I just want to ask how we are going to make a table of specification using KPUP in the pre-school level…hope u will respond to this question.Thank you.
can you give me types of exams for KPUP?
What I always see from my daughter’s quizzes are true or false questions, some are classifications.
Examples of true or false:
_____ The middle letter in the word “bed” (picture of a bed) is the letter “o”.
Examples of classifications: the words
bat pan sad man bar can cap cat
are placed inside the box, the student will determine where it should fall under. Will it fall under words with -an, -at, -ar or -ap.
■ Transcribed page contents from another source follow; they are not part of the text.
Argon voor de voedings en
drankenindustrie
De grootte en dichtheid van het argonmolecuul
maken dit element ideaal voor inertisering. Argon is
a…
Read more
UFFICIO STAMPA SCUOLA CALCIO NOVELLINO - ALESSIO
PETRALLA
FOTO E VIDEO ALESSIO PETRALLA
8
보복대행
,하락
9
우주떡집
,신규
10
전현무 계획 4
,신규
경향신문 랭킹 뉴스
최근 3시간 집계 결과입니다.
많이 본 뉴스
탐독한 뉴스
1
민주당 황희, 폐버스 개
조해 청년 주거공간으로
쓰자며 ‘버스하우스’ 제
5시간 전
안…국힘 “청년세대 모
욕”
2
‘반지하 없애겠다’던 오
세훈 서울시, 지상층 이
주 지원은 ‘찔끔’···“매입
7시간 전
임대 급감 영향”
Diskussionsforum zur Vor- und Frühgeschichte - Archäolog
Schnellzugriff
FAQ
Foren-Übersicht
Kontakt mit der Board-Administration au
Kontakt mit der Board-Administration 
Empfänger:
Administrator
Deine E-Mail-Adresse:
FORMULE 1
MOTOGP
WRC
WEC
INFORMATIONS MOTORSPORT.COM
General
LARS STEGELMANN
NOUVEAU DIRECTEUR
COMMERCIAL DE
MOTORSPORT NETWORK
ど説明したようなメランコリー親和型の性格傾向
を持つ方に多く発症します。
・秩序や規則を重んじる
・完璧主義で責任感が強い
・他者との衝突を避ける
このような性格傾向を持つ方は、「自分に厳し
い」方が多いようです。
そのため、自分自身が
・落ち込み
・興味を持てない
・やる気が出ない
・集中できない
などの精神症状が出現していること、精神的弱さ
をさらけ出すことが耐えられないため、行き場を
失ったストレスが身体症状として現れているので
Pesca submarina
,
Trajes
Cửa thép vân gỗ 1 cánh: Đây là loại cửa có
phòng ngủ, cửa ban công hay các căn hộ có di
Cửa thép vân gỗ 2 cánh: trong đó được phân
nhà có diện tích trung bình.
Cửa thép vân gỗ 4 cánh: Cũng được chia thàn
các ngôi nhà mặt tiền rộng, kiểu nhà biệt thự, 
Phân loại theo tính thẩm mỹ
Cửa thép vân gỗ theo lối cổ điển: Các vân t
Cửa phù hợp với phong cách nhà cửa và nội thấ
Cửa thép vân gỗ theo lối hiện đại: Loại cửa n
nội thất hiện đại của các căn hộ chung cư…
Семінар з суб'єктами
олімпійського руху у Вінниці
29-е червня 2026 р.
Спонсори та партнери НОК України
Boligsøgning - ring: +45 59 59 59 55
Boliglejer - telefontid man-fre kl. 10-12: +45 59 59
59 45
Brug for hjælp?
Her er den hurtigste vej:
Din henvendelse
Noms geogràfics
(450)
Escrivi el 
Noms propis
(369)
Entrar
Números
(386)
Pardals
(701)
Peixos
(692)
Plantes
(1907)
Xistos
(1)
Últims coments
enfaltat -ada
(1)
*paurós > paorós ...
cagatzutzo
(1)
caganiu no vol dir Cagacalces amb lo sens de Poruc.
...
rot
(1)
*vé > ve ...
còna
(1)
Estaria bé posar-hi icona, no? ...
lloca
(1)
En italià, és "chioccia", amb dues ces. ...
Kpup test and worksheets are designed to let the student’s brain process. My only concern though is in the understanding portion where it could be subjective. Each person have their own process of understanding one thing could have different perceptions especially to a child. the teacher plays an important role in attaining that the goal that all the student should have the same understanding on the lesson given. Malabo diba? dahil sa isang class there are more than 30 students and there is only one teacher.
ay walang reply sa question nyu mam/sir???
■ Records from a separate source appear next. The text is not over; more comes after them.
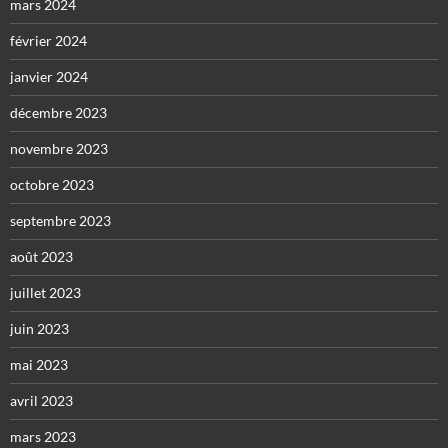
mars 2024
février 2024
janvier 2024
décembre 2023
novembre 2023
octobre 2023
septembre 2023
août 2023
juillet 2023
juin 2023
mai 2023
avril 2023
mars 2023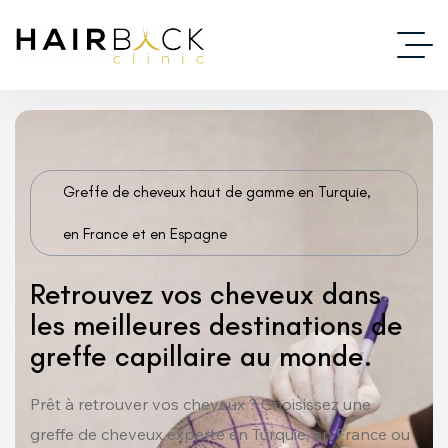
Greffe de cheveux haut de gamme en Turquie,
en France et en Espagne
Retrouvez vos cheveux dans
les meilleures destinations de
greffe capillaire au monde.
Prêt à retrouver vos cheveux ? Choisissez une
greffe de cheveux experte en Turquie, en France ou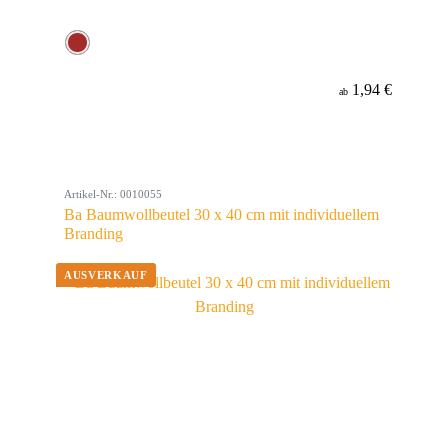
1,94 €
ab
Artikel-Nr.: 0010055
Ba Baumwollbeutel 30 x 40 cm mit individuellem
Branding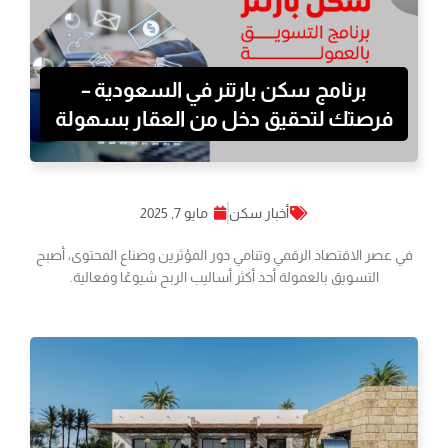
برنامج سكن بارتنر في السعودية –
فرصتك لتحقيق دخل من العقار بسهولة
أخبار سكن
مايو 7, 2025
في عصر الاقتصاد الرقمي وتنامي دور المؤثرين وصناع المحتوى، أصبح
التسويق بالعمولة أحد أكثر أساليب الربح شيوعًا وفعالية.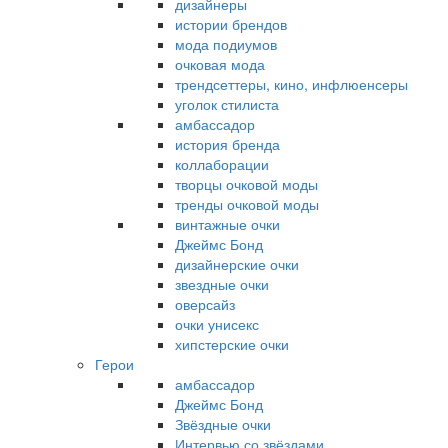
дизайнеры
истории брендов
мода подиумов
очковая мода
трендсеттеры, кино, инфлюенсеры
уголок стилиста
амбассадор
история бренда
коллаборации
творцы очковой моды
тренды очковой моды
винтажные очки
Джеймс Бонд
дизайнерские очки
звездные очки
оверсайз
очки унисекс
хипстерские очки
Герои
амбассадор
Джеймс Бонд
Звёздные очки
Интервью со звёздами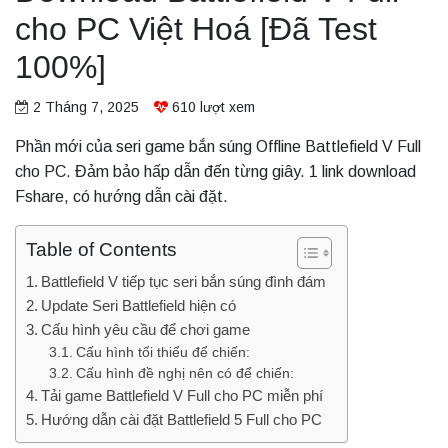
cho PC Việt Hoá [Đã Test
100%]
2 Tháng 7, 2025
610
lượt xem
Phần mới của seri game bắn súng Offline Battlefield V Full
cho PC. Đảm bảo hấp dẫn đến từng giây. 1 link download
Fshare, có hướng dẫn cài đặt.
Table of Contents
Battlefield V tiếp tục seri bắn súng đình đám
Update Seri Battlefield hiện có
Cấu hình yêu cầu để chơi game
Cấu hình tối thiểu để chiến:
Cấu hình đề nghị nên có để chiến:
Tải game Battlefield V Full cho PC miễn phí
Hướng dẫn cài đặt Battlefield 5 Full cho PC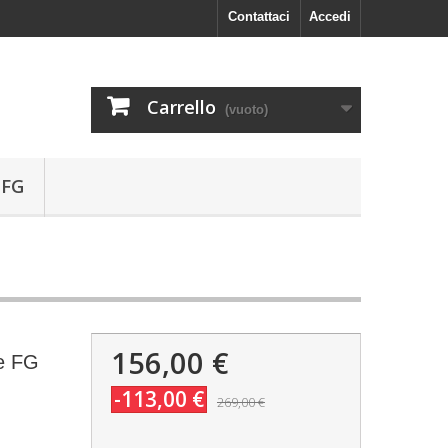
Contattaci
Accedi
Carrello
(vuoto)
 FG
156,00 €
te FG
-113,00 €
269,00 €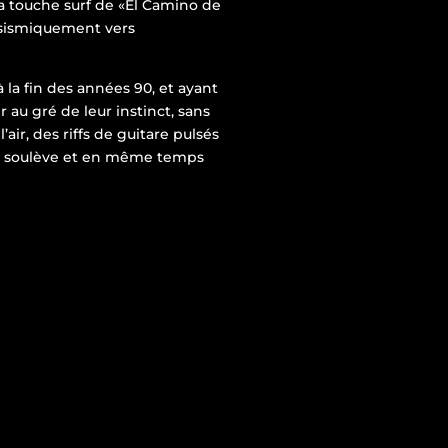
la touche surf de «El Camino de
t sismiquement vers
 la fin des années 90, et ayant
r au gré de leur instinct, sans
air, des riffs de guitare pulsés
s soulève et en même temps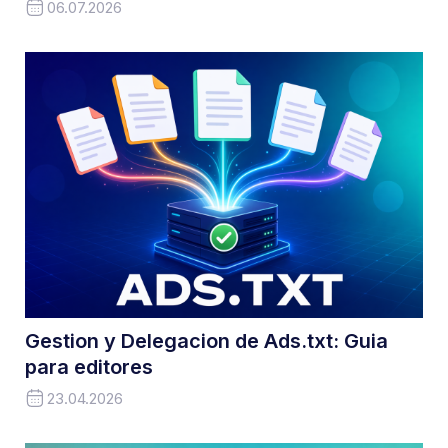
06.07.2026
Gestion y Delegacion de Ads.txt: Guia
para editores
23.04.2026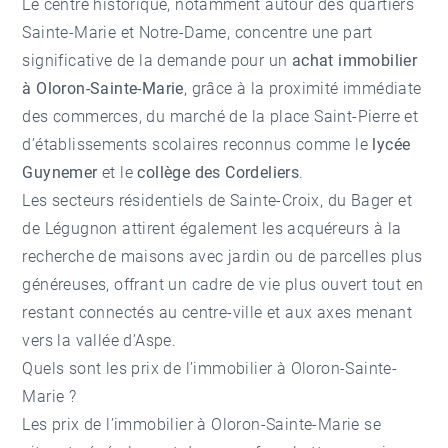
Le centre historique, notamment autour des quartiers
Sainte-Marie et Notre-Dame, concentre une part
significative de la demande pour un
achat immobilier
à Oloron-Sainte-Marie
, grâce à la proximité immédiate
des commerces, du marché de la place Saint-Pierre et
d’établissements scolaires reconnus comme le
lycée
Guynemer
et le
collège des Cordeliers
.
Les secteurs résidentiels de Sainte-Croix, du Bager et
de Légugnon attirent également les acquéreurs à la
recherche de maisons avec jardin ou de parcelles plus
généreuses, offrant un cadre de vie plus ouvert tout en
restant connectés au centre-ville et aux axes menant
vers la vallée d’Aspe.
Quels sont les prix de l’immobilier à Oloron-Sainte-
Marie ?
Les prix de l’immobilier à Oloron-Sainte-Marie se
hinde din kc nila alam ang sagot hehehe
Some times, I wonder how the teacher determines the grades for understanding portion, which actually takes up 30% of the quotient. How are the questions being delivered to the students so that their brains can process it.
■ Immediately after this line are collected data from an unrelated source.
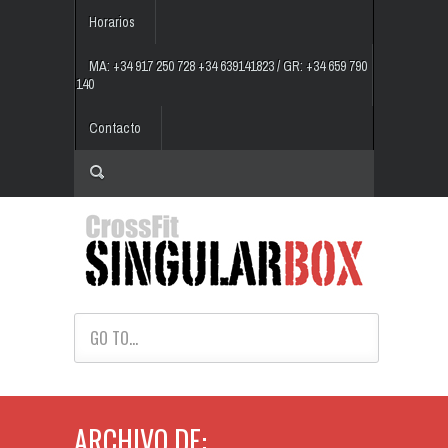
Horarios
MA: +34 917 250 728 +34 639141823 / GR: +34 659 790
140
Contacto
GO TO...
ARCHIVO DE: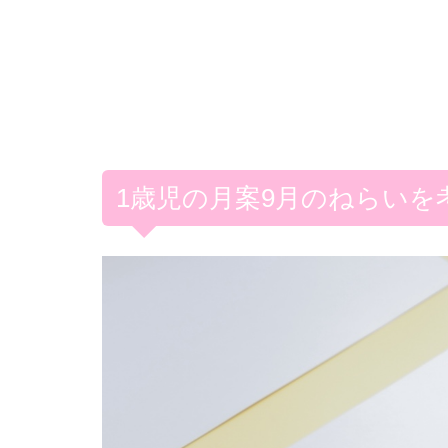
1歳児の月案9月のねらいを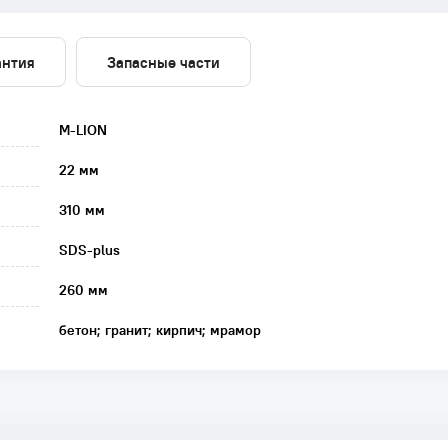
антия
Запасные части
M-LION
22 мм
310 мм
SDS-plus
260 мм
бетон; гранит; кирпич; мрамор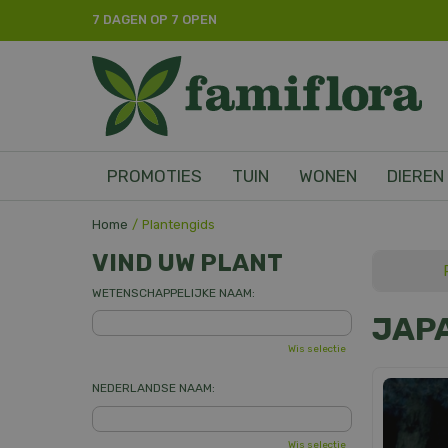
Ga
7 DAGEN OP 7 OPEN
naar
content
PROMOTIES
TUIN
WONEN
DIEREN
Home
Plantengids
VIND UW PLANT
WETENSCHAPPELIJKE NAAM:
JAP
Wis selectie
NEDERLANDSE NAAM:
Wis selectie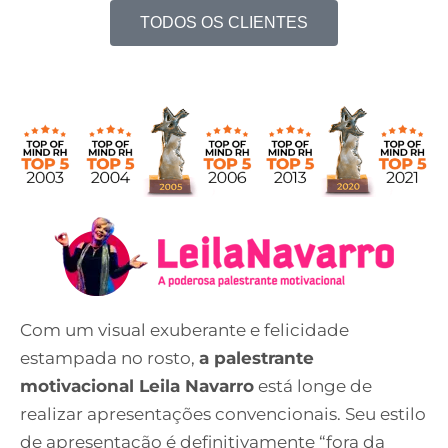
TODOS OS CLIENTES
Com um visual exuberante e felicidade
estampada no rosto,
a palestrante
motivacional Leila Navarro
está longe de
realizar apresentações convencionais. Seu estilo
de apresentação é definitivamente “fora da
I am a math teacher and it is difficult for me to do test questions during examination. Can you give me a technic for doing this? As well as table of specification.
Sometimes we cannot do our task because of some reason, like the way of management implemented in our school. FOR me it is not good to have a very strict administrator. Although many of my coteacher perform their duties and responsibilities. What can we do for this kind of administrator?
I’m looking for some information about K to 12’s grading system. My son’s failing his PE subject and it looks like their whole class, except for two kids, will need summer classes just for PE.
I find it hard to abide the KPUP in preschool setting. Are there any suggestions there?
im an education stUdent .i neEd ur help aBout my report..
my report is “Preparing TOS in Makabayan using the 4 levels of asSessment” .i do research about it buT i cant find oN how to pRepare this TOS using the 4 levels of asSessment.
thanks in advance whoever wilL help my coNcern. 🙂
As a future educator, I hope you realize the value of proper writing mechanics.
There are plenty of sample Table of Specifications that you can use as reference. Try Googling them.
Hi Sir Alex. I’m actually in favor of KPUP assessment framework. Assessments about facts and concepts (formative and summative) cannot fully determine whether students have learned something or not. That’s the reason why some students fail. Some learners may do better in performance assessment than in pencil-paper test. And learning is not just about memorizing and understanding concepts, its also about how students apply the knowledge they have learned. Its quite tricky for those teachers who do pencil-paper test as a measuring tool to assess students learning, but hopefully, all of us can work things out.